Embora a sequência de vitórias de Max Verstappen tenha sido interrompida, a Red Bull cravou mais uma, num dia de pilotagem perfeita de Perez. A Leclerc parece faltar sangue no olho, aquele traço distintivo dos campeões. Não somente foi incapaz de dar o bote para cima de Perez, como sequer conseguiu se manter a menos de 5 segundos do líder, o que faria a vitória cair no seu colo, pois o mexicano foi realmente punido – como se esperava –, perdendo exatamente este tempo. A combatividade de Leclerc é igual a Coca-Cola: era normal, virou light e agora é zero.
O pódio foi completado por Sainz, que fez uma corrida burocrática, sem sequer conseguir acompanhar seu companheiro de equipe. Na Ferrari, talvez seja preciso não só virar a página, mas sim trocar o livro.
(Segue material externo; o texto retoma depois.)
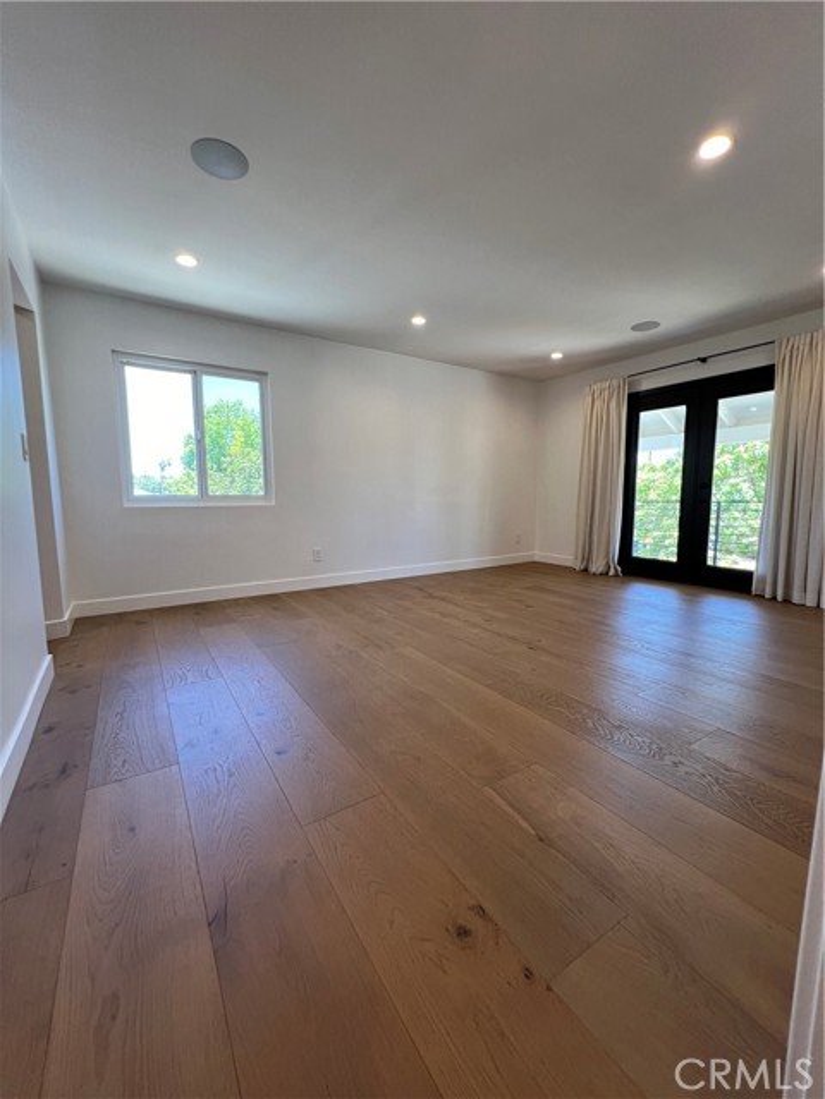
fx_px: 413
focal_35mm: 13
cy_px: 550
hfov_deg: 89.9
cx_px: 412
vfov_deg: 106.2
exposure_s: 1/120
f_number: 1.8
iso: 200
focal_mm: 1.57
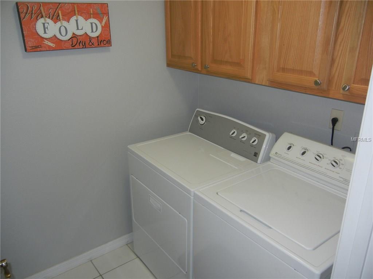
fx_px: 323
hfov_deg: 60.0
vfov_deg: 46.8
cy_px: 140
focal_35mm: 30
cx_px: 186
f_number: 3.5
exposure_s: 1/30
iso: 200
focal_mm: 5.4
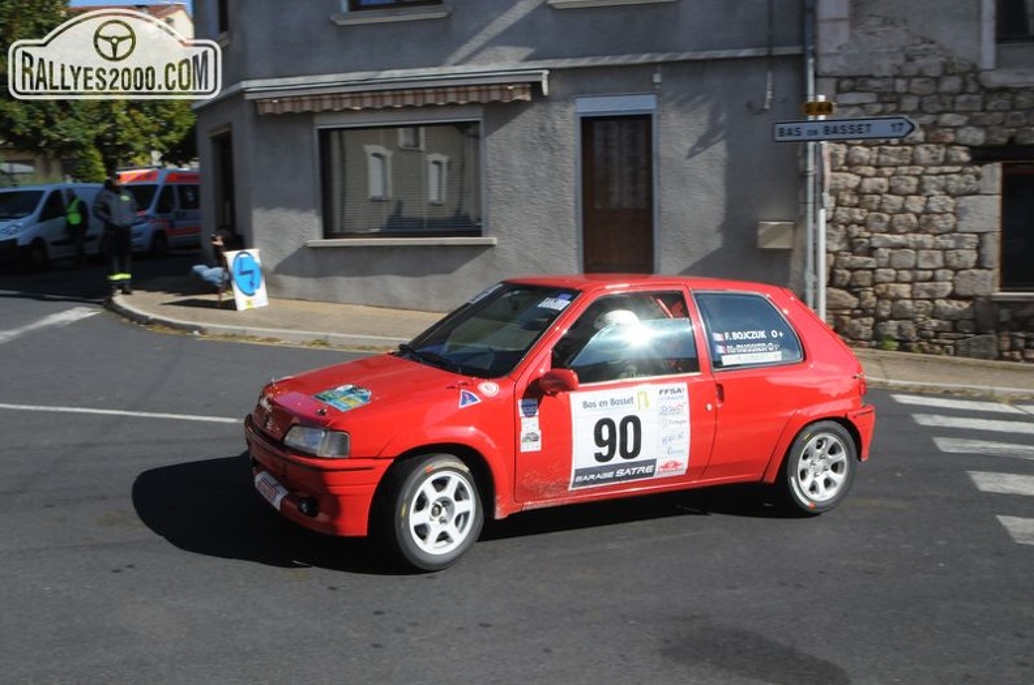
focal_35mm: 36
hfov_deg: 53.2
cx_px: 517
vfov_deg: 36.7
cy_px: 342
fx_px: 1032
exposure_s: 1/500
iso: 1000
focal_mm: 24
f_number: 16
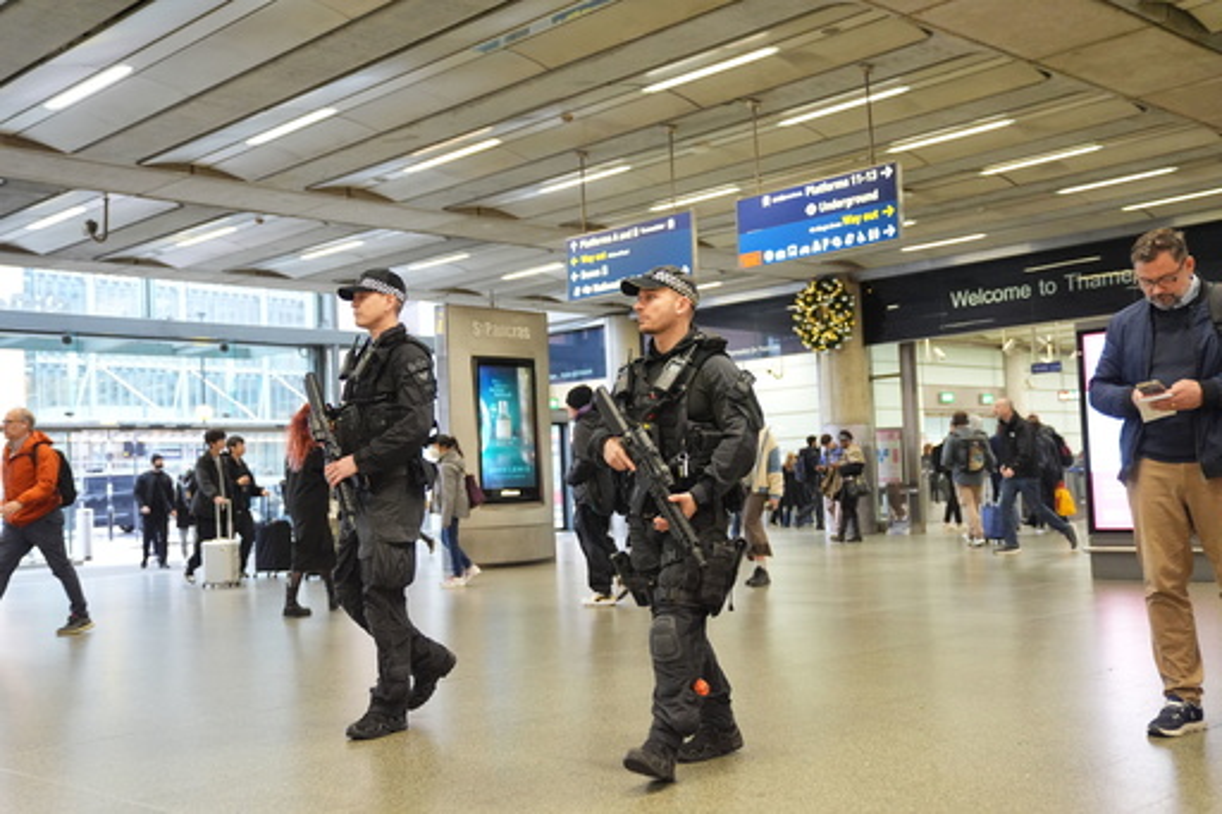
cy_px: 407
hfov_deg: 48.5
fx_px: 1357
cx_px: 611
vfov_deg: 33.4
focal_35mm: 40
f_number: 2.8
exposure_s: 1/250
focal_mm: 40
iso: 4000
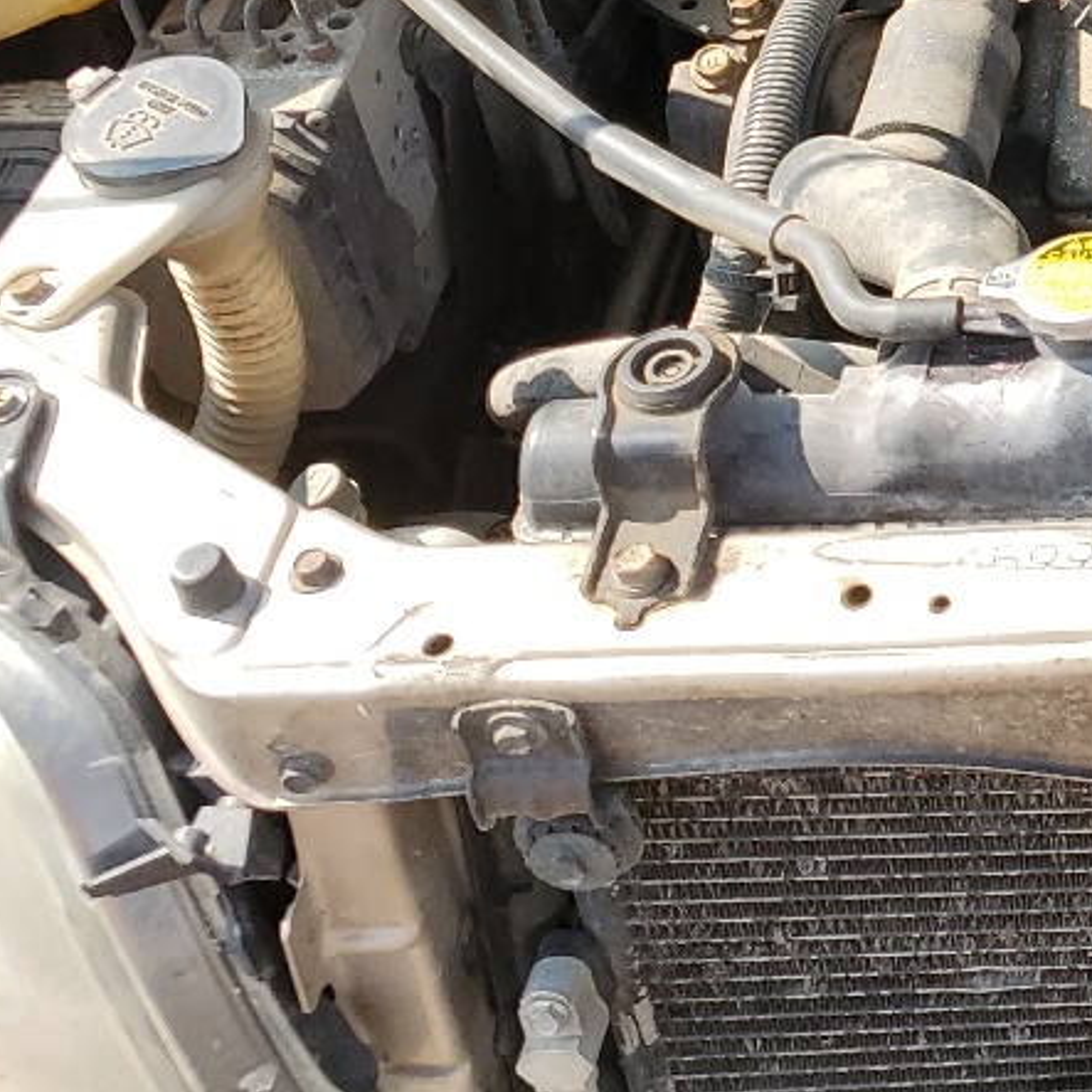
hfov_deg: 18.2
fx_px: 2962
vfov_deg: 19.9
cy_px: -128
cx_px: 1716
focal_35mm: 83
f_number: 1.5
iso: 50
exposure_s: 1/909
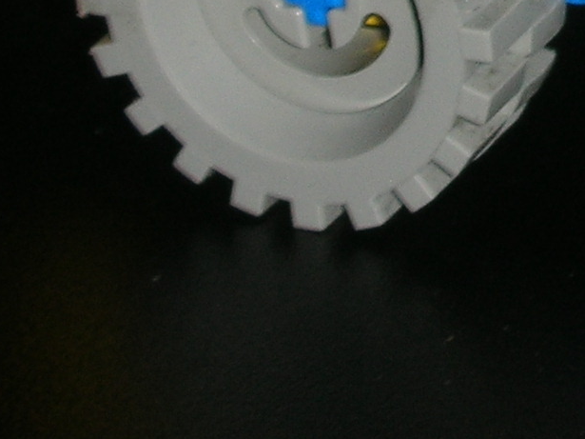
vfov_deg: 5.7
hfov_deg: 7.6
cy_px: -332
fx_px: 4342
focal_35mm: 257
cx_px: 793
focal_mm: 10.1
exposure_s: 1/120
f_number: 4
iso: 50
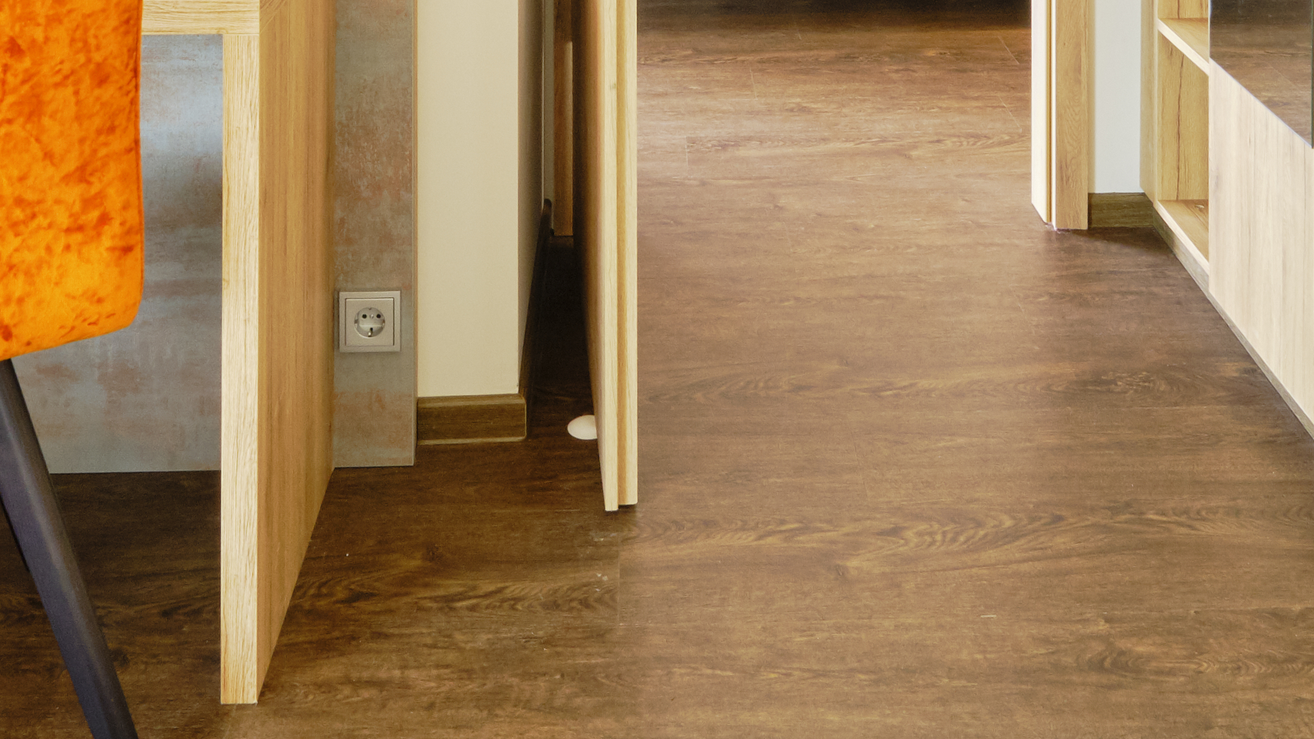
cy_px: -416
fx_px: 1568
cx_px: 718
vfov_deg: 21.5
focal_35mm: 45
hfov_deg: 45.4
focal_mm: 10
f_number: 11
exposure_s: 1/1.41
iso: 400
Em meio a muitas batidas e pouca disputa, apenas 14 carros terminaram a prova. Merece destaque a performance das McLaren, que cravaram 4º e 5o lugares, tomando da Alpine a 4ª posição no campeonato de construtores. O campeão Verstappen chegou apenas em 7º lugar. Perdeu o seu primeiro match point, mas girou mais uma rosca no parafuso do título. Com enorme vantagem sobre Leclerc (104 pontos), agora sequer depende dos resultados do monegasco para se sagrar campeão.
Se no Japão, semana que vem, o holandês vencer e fizer a melhor volta, coletando os 26 pontos em jogo, já se sagrará bicampeão. O autódromo de Suzuka – casa da Honda, fabricante de motores muito próxima da Red Bull - já foi palco de 13 decisões de títulos (inclusive dos 3 de Ayrton Senna) e parece um cenário perfeito para a merecida glória do imparável holandês voador.